La méduse d’eau douce Craspedacusta sowerbii figure parmi les espèces invasives les plus largement répandues au monde et est observée dans une vaste gamme de températures.
L’objectif de cette étude est d’analyser la réponse des stades polype et méduse aux variations de température en combinant :
- une expérimentation sur la croissance des colonies de polypes à 19 °C et 29 °C ;
- une modélisation de l’aptitude thermique de l’habitat (Thermal Habitat Suitability – THS) basée sur la tolérance thermique du stade méduse.
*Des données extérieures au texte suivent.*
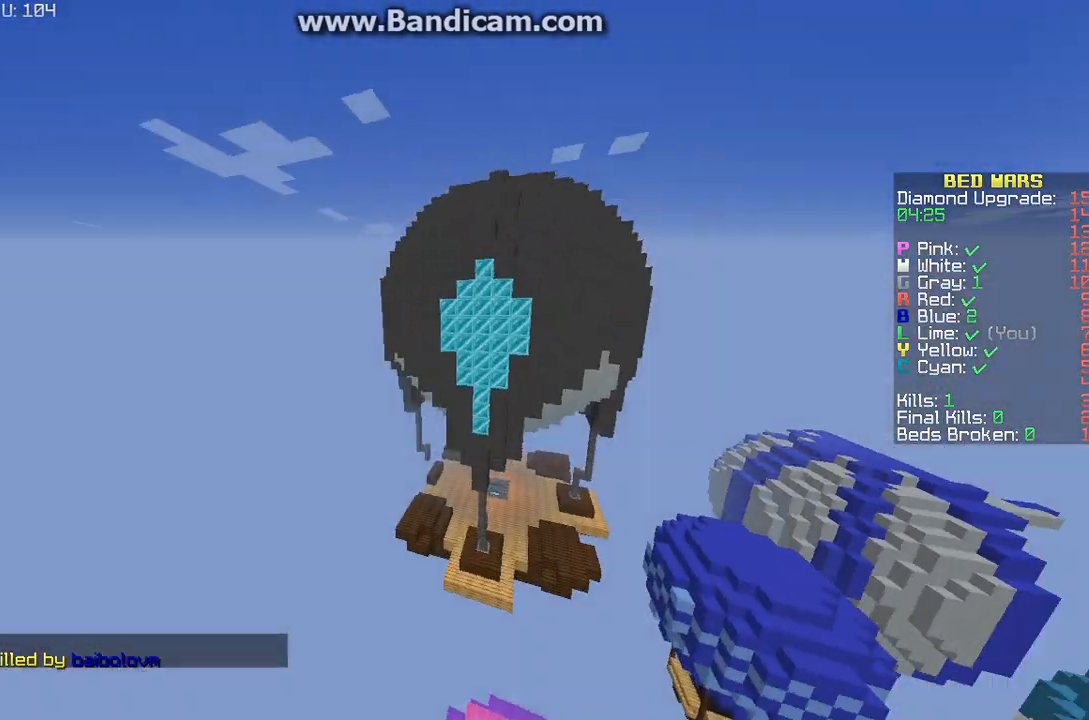
{"keys": ["w"], "mouse": [], "events": [[133, "d", "down"], [433, "d", "up"]]}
Les résultats montrent que :
*le nombre total de polypes et de colonies est plus élevé à température élevée ;
- à 19 °C, les colonies comportent généralement de 1 à 5 polypes, avec une prédominance des colonies de 1 à 3 polypes ;
- à 29 °C, près de 80 % des colonies sont constituées d’un ou deux polypes seulement.
À partir des données publiées sur le rythme de pulsation des méduses, les auteurs ont construit une courbe de performance thermique permettant de prédire l’aptitude thermique actuelle et future de l’habitat (horizons 2050 et 2100).
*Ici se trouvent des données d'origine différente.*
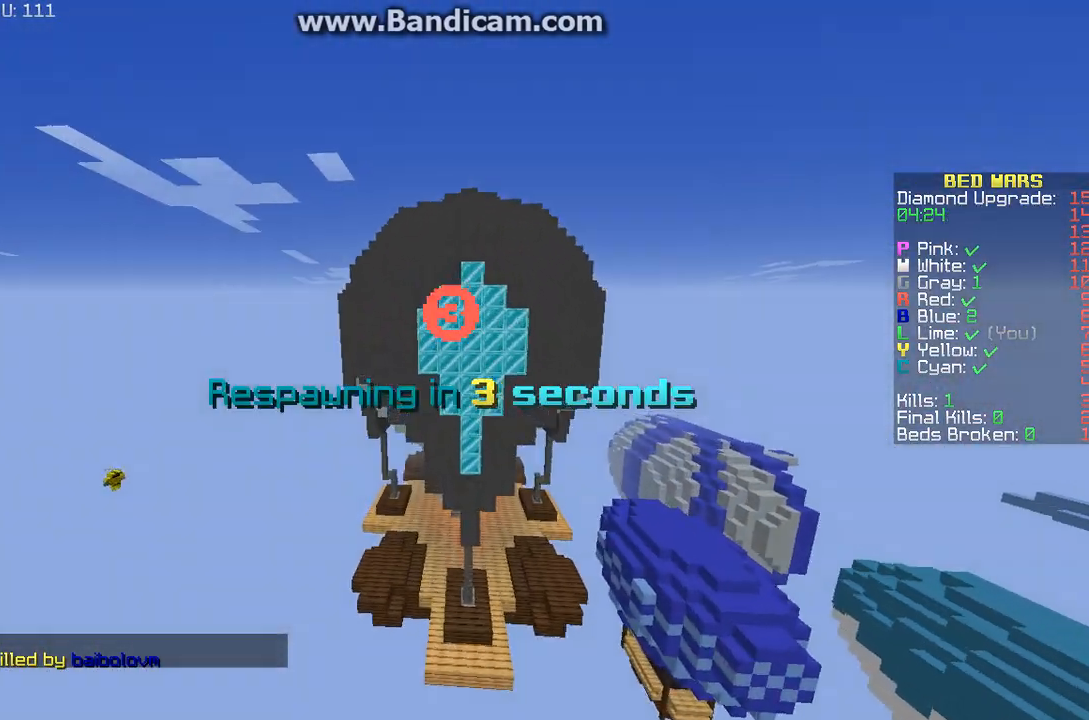
{"keys": ["w"], "mouse": [], "events": [[33, "a", "down"], [133, "a", "up"], [300, "d", "down"], [500, "d", "up"]]}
Les modèles indiquent que :
- l’hémisphère Sud offre des conditions optimales (THS > 0,6) presque toute l’année ;
- dans l’hémisphère Nord, la période optimale se situe principalement entre juin et septembre ;
- les scénarios futurs montrent une extension importante des zones favorables à l’espèce ;
- les conditions optimales progresseraient vers des latitudes plus élevées, jusqu’à environ 60° Nord.
Cette approche combinant expérimentation et modélisation permet d’identifier les conditions thermiques optimales pour les stades polype et méduse et d’évaluer leur potentiel d’expansion future.